What the task asks:
Starting with the line that contains "289 556 7.00" and stopping after the line that contains "127 74 503.20", copy the entries below exactly. Include nothing else.

Stored data Start Marker

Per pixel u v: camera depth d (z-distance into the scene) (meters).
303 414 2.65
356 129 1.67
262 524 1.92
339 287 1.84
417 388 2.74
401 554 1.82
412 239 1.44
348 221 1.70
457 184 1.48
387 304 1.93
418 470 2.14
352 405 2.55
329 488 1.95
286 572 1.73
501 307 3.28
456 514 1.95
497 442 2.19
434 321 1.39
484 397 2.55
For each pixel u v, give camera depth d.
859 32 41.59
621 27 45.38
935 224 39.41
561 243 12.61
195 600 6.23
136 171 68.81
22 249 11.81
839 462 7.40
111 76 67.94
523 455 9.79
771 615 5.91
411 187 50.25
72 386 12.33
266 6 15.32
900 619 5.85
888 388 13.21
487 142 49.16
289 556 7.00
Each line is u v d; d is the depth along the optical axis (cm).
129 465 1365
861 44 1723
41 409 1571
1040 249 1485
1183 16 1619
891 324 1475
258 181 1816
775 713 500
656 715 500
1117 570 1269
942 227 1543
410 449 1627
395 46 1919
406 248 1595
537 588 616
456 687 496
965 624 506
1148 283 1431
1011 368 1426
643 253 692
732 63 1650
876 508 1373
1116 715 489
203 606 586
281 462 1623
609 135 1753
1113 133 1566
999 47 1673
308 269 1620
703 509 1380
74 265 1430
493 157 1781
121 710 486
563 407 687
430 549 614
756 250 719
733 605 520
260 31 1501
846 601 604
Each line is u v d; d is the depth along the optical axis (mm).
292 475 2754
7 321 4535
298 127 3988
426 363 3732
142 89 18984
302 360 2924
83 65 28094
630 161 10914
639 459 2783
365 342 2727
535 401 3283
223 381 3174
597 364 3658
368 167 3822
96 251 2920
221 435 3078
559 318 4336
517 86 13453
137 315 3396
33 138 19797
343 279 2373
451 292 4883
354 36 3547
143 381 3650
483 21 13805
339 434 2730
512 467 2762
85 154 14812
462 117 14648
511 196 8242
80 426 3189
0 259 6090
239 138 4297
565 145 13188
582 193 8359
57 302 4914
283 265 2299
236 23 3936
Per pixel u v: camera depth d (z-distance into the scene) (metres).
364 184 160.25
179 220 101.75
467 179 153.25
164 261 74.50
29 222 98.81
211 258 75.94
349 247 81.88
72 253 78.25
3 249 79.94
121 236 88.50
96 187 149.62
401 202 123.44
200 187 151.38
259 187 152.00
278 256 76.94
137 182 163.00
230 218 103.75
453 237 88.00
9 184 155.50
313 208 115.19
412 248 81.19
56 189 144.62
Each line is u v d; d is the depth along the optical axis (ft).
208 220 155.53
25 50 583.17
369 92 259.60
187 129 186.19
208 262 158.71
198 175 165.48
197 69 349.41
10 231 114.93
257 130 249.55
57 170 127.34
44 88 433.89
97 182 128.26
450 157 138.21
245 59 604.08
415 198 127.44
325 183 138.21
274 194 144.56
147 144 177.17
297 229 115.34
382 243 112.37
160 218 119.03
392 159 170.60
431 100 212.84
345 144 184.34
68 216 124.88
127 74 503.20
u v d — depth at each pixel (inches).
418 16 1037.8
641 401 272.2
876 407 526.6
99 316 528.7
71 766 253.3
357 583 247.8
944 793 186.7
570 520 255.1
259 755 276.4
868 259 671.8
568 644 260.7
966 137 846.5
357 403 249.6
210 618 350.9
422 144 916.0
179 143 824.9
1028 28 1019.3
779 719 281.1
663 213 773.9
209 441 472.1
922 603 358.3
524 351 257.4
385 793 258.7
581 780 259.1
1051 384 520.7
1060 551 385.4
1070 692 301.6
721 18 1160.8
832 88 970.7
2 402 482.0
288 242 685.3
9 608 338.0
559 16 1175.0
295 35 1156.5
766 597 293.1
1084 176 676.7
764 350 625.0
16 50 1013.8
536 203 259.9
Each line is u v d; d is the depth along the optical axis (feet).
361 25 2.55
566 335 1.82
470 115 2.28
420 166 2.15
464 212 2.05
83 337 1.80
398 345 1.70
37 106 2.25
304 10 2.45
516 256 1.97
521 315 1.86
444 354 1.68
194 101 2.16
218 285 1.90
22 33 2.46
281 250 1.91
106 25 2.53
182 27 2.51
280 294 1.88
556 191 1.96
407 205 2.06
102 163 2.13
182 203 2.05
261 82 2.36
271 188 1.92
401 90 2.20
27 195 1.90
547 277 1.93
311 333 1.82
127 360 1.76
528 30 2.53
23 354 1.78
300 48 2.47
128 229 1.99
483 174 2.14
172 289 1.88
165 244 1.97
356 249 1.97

Stored data End Marker

Exercise result:
289 556 7.00
Each line is u v d; d is the depth along the optical axis (cm).
129 465 1365
861 44 1723
41 409 1571
1040 249 1485
1183 16 1619
891 324 1475
258 181 1816
775 713 500
656 715 500
1117 570 1269
942 227 1543
410 449 1627
395 46 1919
406 248 1595
537 588 616
456 687 496
965 624 506
1148 283 1431
1011 368 1426
643 253 692
732 63 1650
876 508 1373
1116 715 489
203 606 586
281 462 1623
609 135 1753
1113 133 1566
999 47 1673
308 269 1620
703 509 1380
74 265 1430
493 157 1781
121 710 486
563 407 687
430 549 614
756 250 719
733 605 520
260 31 1501
846 601 604
Each line is u v d; d is the depth along the optical axis (mm).
292 475 2754
7 321 4535
298 127 3988
426 363 3732
142 89 18984
302 360 2924
83 65 28094
630 161 10914
639 459 2783
365 342 2727
535 401 3283
223 381 3174
597 364 3658
368 167 3822
96 251 2920
221 435 3078
559 318 4336
517 86 13453
137 315 3396
33 138 19797
343 279 2373
451 292 4883
354 36 3547
143 381 3650
483 21 13805
339 434 2730
512 467 2762
85 154 14812
462 117 14648
511 196 8242
80 426 3189
0 259 6090
239 138 4297
565 145 13188
582 193 8359
57 302 4914
283 265 2299
236 23 3936
Per pixel u v: camera depth d (z-distance into the scene) (metres).
364 184 160.25
179 220 101.75
467 179 153.25
164 261 74.50
29 222 98.81
211 258 75.94
349 247 81.88
72 253 78.25
3 249 79.94
121 236 88.50
96 187 149.62
401 202 123.44
200 187 151.38
259 187 152.00
278 256 76.94
137 182 163.00
230 218 103.75
453 237 88.00
9 184 155.50
313 208 115.19
412 248 81.19
56 189 144.62
Each line is u v d; d is the depth along the optical axis (ft).
208 220 155.53
25 50 583.17
369 92 259.60
187 129 186.19
208 262 158.71
198 175 165.48
197 69 349.41
10 231 114.93
257 130 249.55
57 170 127.34
44 88 433.89
97 182 128.26
450 157 138.21
245 59 604.08
415 198 127.44
325 183 138.21
274 194 144.56
147 144 177.17
297 229 115.34
382 243 112.37
160 218 119.03
392 159 170.60
431 100 212.84
345 144 184.34
68 216 124.88
127 74 503.20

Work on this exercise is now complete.